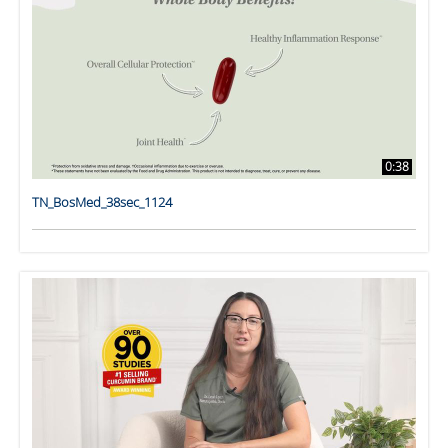
0:38
TN_BosMed_38sec_1124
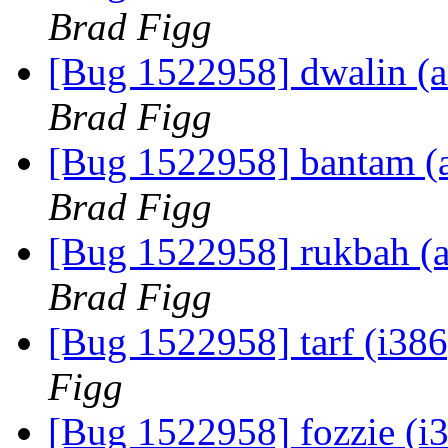
Brad Figg
[Bug 1522958] dwalin (am
Brad Figg
[Bug 1522958] bantam (am
Brad Figg
[Bug 1522958] rukbah (am
Brad Figg
[Bug 1522958] tarf (i386)
Figg
[Bug 1522958] fozzie (i38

### GOAL OF THE EXERCISE
Could you print, word for word, the line containing "[Bug 1522958] bantam (am" and every line after it through the end of the records, and nothing else?

### WRITTEN SOLUTION
[Bug 1522958] bantam (am
Brad Figg
[Bug 1522958] rukbah (am
Brad Figg
[Bug 1522958] tarf (i386)
Figg
[Bug 1522958] fozzie (i38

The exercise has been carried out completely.